La conduite de cette «guerre de destruction du système» vise à «paralyser et même à détruire les fonctions critiques du système opérationnel de l'ennemi». Ce dernier «perd la volonté et la capacité de résister» une fois que son système opérationnel ne peut pas fonctionner efficacement. «La paralysie peut se produire par des attaques cinétiques (relatives au mouvement) et non-cinétiques, car chaque type d'attaque peut être capable de détruire ou de dégrader des aspects clés du système opérationnel de l'ennemi, le rendant ainsi inefficace. De même, la paralysie peut également se produire en détruisant le moral de l'ennemi et la volonté de se battre.»
La dernière version du livre blanc sur la défense de la Chine énonce que les «forces de combat intégrées (…) (doivent être) utilisées pour prévaloir dans les opérations système contre système, avec dominance de l'information, frappes de précision et opérations conjointes».

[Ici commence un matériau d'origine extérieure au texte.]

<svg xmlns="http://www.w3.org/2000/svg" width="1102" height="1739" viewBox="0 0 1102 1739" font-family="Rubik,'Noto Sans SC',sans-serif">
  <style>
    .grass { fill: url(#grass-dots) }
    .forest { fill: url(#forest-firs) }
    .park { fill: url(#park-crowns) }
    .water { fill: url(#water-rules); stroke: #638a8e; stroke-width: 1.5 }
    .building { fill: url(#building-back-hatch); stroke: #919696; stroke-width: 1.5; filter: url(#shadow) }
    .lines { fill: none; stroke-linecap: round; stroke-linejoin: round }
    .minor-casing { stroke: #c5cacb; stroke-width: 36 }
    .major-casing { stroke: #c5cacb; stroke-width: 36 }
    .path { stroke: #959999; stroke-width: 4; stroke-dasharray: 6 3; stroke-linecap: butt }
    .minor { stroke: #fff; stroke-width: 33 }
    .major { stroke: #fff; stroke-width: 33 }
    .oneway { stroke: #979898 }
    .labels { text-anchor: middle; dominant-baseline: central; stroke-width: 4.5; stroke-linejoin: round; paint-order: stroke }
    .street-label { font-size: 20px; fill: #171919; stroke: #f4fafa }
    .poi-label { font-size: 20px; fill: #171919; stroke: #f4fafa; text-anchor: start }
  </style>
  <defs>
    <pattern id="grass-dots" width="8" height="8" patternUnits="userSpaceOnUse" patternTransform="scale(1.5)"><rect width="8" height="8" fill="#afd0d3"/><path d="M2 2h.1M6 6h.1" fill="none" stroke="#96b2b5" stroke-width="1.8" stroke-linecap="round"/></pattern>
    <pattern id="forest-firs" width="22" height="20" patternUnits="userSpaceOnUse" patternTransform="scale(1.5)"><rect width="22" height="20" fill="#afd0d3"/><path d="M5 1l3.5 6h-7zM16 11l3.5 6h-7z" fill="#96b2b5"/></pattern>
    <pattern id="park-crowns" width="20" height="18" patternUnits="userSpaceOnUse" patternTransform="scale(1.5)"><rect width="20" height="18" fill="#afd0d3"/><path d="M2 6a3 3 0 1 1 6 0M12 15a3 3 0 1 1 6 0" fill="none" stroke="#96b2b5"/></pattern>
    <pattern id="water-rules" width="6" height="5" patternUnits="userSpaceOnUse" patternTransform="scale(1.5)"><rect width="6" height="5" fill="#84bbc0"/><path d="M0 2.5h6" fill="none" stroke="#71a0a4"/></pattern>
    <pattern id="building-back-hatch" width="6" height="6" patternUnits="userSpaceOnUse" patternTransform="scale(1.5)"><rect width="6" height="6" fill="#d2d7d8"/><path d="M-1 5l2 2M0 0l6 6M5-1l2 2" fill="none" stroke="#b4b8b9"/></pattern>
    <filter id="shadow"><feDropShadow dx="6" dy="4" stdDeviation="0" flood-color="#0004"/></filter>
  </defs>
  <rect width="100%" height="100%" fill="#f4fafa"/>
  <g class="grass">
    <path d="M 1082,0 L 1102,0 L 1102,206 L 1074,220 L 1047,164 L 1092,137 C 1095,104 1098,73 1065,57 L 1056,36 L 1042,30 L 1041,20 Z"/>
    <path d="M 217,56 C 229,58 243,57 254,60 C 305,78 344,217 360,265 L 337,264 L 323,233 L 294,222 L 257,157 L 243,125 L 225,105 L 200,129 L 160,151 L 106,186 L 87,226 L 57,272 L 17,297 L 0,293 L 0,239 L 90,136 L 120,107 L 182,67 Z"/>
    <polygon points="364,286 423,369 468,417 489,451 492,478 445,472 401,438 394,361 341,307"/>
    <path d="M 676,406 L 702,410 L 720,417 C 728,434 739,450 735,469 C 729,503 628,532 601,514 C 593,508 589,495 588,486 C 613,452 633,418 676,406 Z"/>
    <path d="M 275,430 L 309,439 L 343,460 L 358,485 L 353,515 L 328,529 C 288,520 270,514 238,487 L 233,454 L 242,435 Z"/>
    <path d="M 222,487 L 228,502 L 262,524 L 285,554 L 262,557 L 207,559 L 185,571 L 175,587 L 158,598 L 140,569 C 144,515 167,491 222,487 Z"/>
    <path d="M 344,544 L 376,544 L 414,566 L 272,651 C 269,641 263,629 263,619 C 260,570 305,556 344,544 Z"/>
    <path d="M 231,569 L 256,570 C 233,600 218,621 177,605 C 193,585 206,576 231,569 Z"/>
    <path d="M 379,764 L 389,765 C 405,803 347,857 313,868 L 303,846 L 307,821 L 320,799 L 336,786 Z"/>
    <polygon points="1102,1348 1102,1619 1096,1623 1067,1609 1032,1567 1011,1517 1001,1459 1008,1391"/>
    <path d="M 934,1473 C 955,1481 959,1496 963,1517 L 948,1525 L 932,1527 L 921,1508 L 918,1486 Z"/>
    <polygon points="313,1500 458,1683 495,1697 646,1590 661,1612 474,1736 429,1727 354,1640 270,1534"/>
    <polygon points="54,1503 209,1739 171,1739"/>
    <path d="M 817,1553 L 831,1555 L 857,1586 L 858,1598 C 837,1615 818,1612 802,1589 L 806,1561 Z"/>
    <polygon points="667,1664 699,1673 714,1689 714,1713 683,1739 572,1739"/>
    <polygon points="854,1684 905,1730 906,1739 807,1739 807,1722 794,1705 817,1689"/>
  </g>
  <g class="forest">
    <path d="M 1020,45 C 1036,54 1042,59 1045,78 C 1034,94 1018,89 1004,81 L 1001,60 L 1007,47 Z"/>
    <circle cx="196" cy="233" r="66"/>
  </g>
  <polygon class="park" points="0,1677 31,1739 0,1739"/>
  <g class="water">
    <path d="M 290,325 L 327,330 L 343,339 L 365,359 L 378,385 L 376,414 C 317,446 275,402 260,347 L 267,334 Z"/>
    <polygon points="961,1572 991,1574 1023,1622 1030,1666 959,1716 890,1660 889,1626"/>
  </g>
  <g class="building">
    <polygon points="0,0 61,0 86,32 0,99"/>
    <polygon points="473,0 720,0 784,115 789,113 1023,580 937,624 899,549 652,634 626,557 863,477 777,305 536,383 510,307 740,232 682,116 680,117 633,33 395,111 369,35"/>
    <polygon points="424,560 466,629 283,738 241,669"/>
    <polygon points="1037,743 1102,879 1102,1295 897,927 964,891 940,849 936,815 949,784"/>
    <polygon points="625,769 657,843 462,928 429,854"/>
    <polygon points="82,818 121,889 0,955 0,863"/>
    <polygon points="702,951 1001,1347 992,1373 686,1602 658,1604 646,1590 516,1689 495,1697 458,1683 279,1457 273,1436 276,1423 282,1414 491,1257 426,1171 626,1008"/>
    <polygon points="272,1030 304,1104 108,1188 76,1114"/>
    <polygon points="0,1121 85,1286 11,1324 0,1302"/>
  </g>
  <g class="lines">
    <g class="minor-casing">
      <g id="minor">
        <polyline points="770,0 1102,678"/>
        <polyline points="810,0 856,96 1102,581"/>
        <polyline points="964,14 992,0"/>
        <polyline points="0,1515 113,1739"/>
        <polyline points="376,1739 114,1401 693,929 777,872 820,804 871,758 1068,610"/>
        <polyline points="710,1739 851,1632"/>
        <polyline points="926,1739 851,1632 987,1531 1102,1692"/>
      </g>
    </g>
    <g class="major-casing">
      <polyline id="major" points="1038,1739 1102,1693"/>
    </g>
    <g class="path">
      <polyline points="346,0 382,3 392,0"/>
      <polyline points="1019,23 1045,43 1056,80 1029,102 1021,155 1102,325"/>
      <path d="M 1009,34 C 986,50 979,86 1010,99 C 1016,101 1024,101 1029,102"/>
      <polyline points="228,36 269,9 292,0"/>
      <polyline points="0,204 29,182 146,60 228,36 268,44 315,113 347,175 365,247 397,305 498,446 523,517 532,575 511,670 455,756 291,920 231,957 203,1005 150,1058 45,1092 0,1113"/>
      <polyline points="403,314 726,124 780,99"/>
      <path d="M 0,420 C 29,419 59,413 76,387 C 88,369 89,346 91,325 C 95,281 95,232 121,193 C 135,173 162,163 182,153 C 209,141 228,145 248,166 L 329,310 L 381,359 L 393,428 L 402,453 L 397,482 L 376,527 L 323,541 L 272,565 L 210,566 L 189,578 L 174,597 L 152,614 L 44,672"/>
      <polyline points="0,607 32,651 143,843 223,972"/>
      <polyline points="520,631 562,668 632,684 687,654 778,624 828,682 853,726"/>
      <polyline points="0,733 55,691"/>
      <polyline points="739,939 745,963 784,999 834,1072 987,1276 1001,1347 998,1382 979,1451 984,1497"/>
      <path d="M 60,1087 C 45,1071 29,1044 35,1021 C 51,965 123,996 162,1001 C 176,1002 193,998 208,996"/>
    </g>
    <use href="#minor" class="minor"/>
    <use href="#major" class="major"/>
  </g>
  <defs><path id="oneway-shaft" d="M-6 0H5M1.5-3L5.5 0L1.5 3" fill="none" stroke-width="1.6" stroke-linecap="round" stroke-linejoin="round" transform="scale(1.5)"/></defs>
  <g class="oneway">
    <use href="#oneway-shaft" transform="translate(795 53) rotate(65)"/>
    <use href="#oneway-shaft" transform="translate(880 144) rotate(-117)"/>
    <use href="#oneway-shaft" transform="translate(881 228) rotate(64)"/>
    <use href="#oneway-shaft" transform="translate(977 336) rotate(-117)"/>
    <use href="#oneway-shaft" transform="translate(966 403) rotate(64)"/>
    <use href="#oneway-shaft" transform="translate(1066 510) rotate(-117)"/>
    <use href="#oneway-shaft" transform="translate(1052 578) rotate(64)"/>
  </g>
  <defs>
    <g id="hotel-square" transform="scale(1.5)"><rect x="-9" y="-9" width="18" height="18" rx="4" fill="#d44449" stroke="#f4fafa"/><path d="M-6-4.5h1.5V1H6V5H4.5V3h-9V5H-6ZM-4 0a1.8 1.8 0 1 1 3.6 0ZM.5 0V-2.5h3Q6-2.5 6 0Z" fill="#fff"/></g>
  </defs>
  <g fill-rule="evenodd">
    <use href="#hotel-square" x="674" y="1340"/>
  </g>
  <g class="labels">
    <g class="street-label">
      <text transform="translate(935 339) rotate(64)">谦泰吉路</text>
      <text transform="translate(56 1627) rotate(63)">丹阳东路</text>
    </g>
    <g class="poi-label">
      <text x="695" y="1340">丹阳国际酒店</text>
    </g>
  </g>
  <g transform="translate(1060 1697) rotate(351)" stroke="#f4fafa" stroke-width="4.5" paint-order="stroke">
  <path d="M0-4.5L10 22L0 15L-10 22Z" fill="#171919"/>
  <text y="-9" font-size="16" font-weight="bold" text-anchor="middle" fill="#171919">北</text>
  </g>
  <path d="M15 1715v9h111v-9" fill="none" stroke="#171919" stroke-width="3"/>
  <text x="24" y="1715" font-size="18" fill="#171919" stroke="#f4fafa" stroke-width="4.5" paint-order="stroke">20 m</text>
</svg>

Par ailleurs, les approches ne sont pas figées et obéissent à un besoin d’adaptabilité : «Bon nombre des systèmes opérationnels envisagés par l'armée chinoise n'existent pas en temps de paix, mais sont conçus spécialement lorsque le besoin d'opérations imminentes devient évident. En conséquence, chaque système opérationnel sera conçu sur mesure pour le conflit ou l'opération qu'il est censé mener, en tenant compte d'aspects tels que la portée, l'échelle et les capacités du (des) système(s) opérationnel(s) de l'adversaire, ainsi que des domaines de bataille et des dispositions requises par le conflit imminent.» «A ce titre, de nombreux systèmes opérationnels pourraient être activés et engagés dans des opérations à tout moment pendant un conflit. Au fur et à mesure que les exigences du champ de bataille et les phases de guerre changent, ces systèmes seront reconfigurés, activés et/ou désactivés pour optimiser le mélange de force à tout moment.»
A. B.

(*) Jeffrey Engstrom, China Has Big Plans to Win the Next War It Fights, National Interest, 9 février 2018.